■ Exercise: Reproduce the data exactly and drop any pictures it holds.

■ Supplied data:
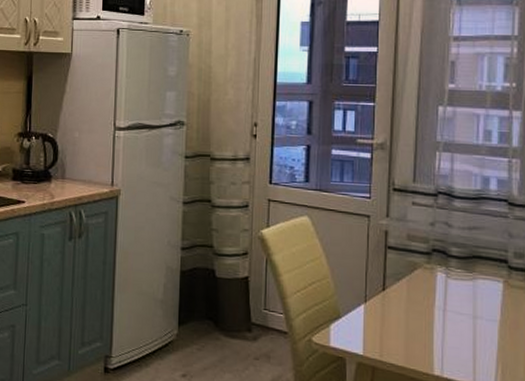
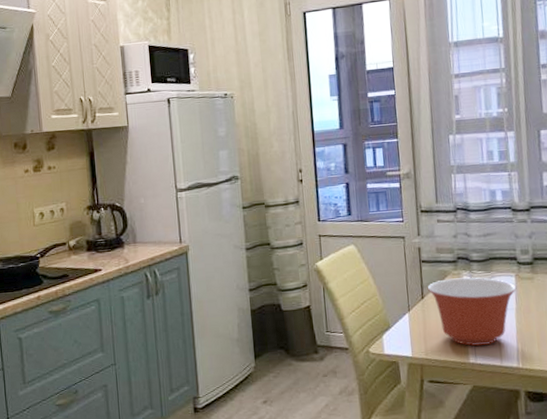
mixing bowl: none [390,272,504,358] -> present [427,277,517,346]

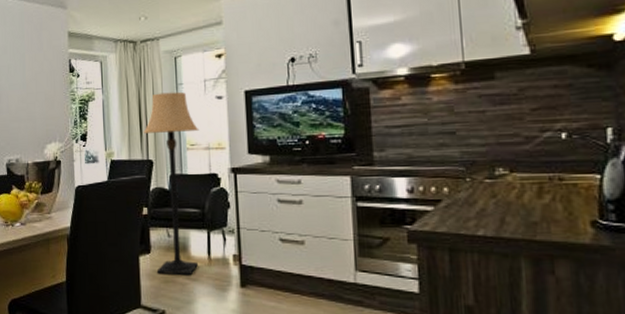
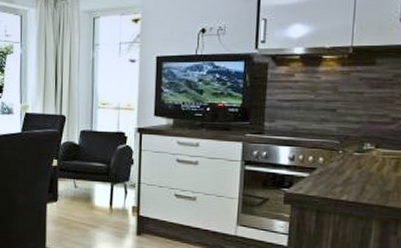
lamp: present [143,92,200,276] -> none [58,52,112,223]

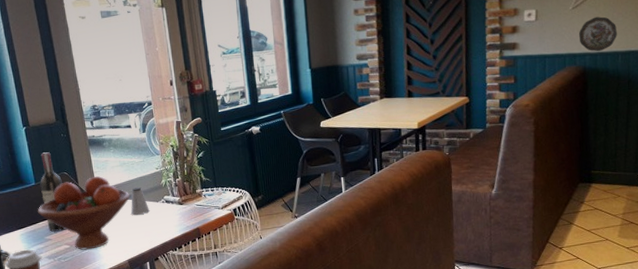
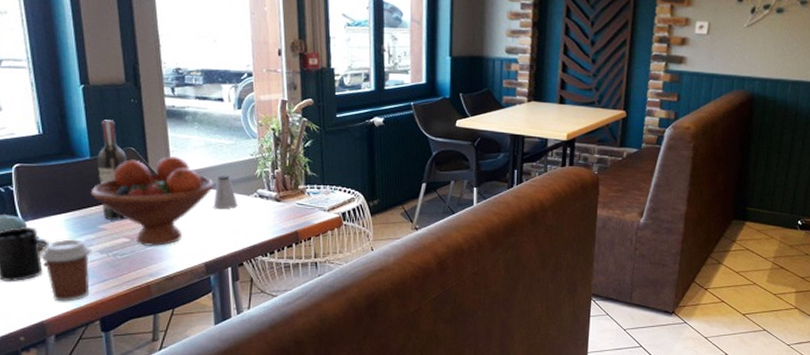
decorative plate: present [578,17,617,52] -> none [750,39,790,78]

■ Result of the exercise:
mixing bowl: none [390,272,504,358] -> present [427,277,517,346]

lamp: present [143,92,200,276] -> none [58,52,112,223]

decorative plate: present [578,17,617,52] -> none [750,39,790,78]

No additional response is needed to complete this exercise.